Problem to solve —
Word for word, the data below must be repeated in full; no picture is to be included.

Source material —
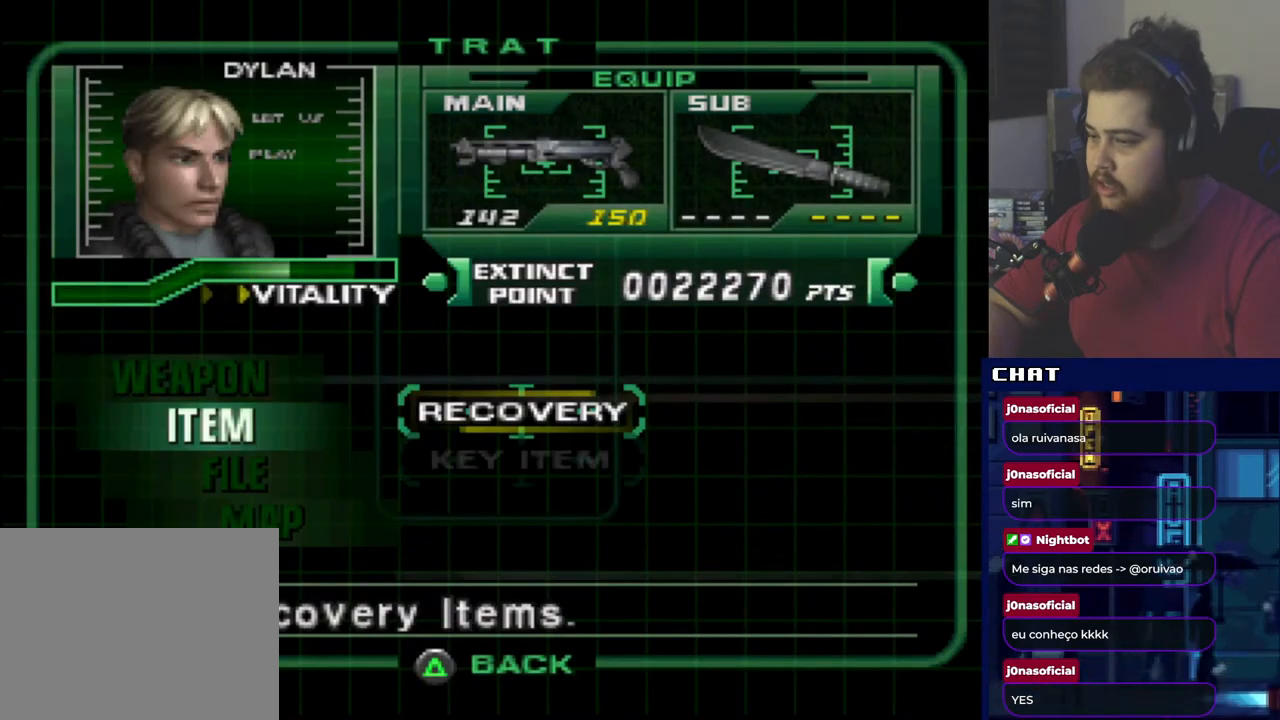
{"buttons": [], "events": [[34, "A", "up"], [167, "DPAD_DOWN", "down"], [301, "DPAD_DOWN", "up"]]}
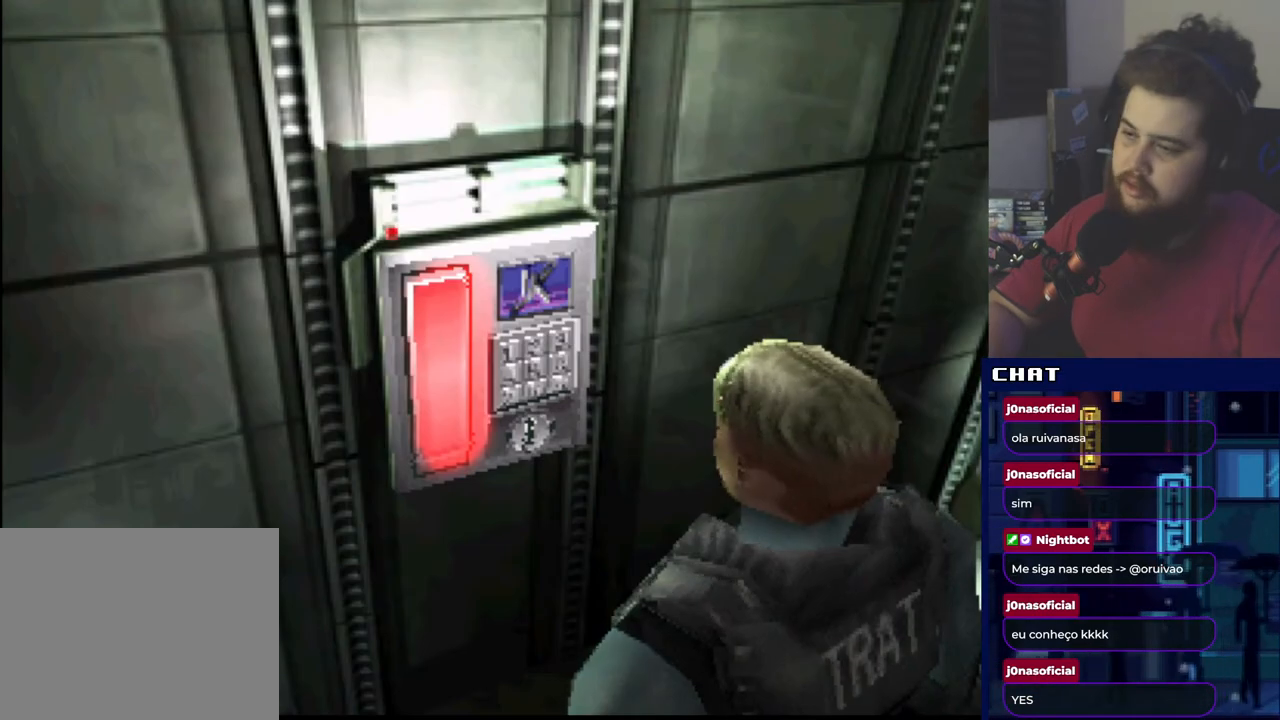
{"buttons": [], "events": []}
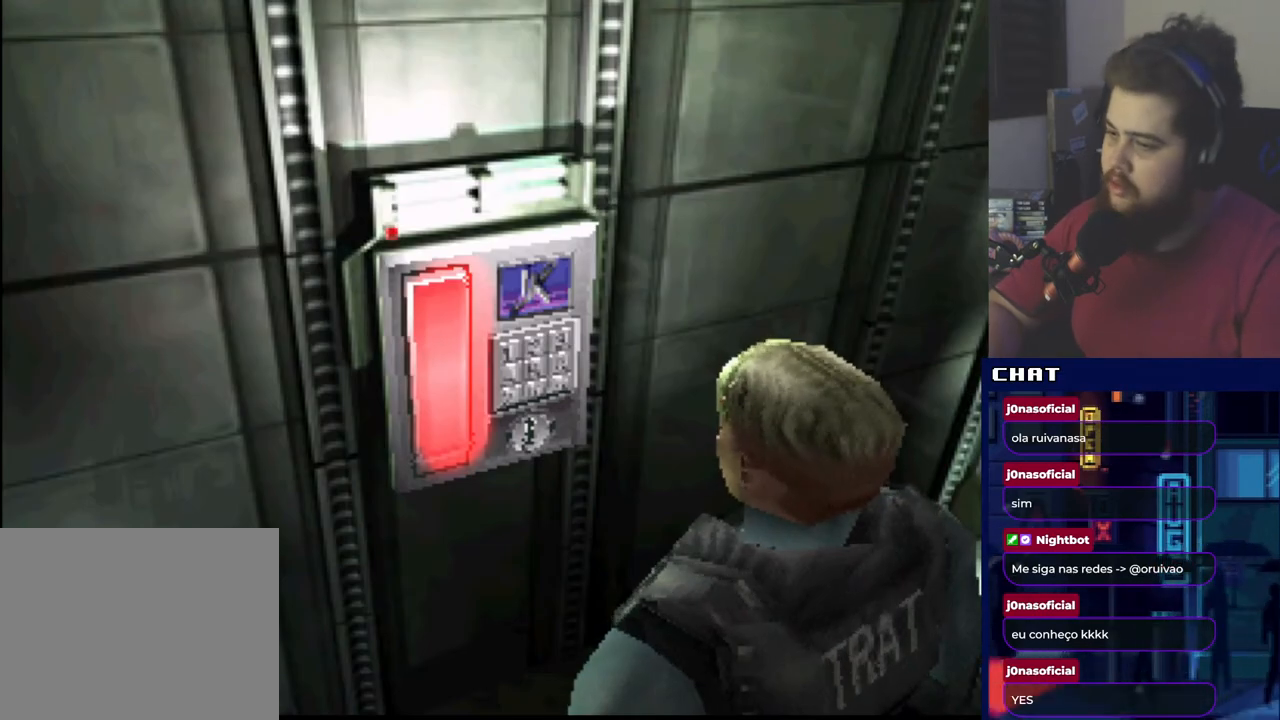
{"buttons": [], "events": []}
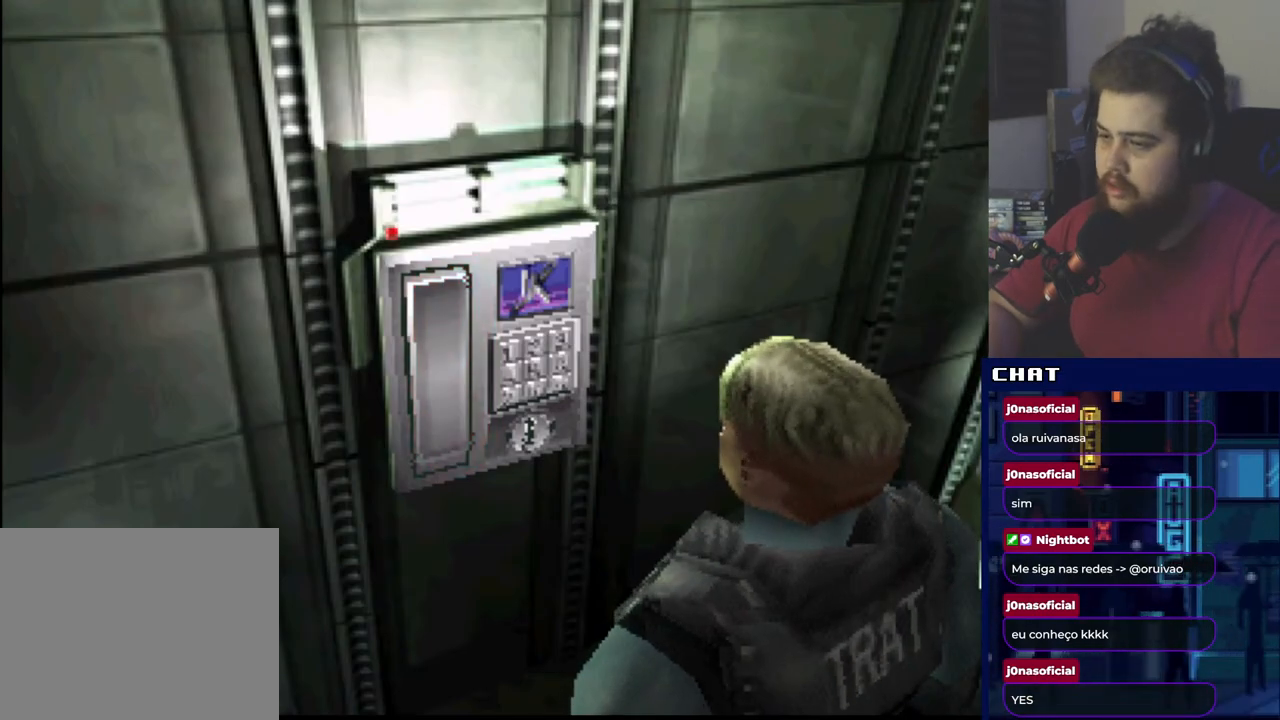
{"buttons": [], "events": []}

Your response —
{"buttons": [], "events": [[34, "A", "up"], [167, "DPAD_DOWN", "down"], [301, "DPAD_DOWN", "up"]]}
{"buttons": [], "events": []}
{"buttons": [], "events": []}
{"buttons": [], "events": []}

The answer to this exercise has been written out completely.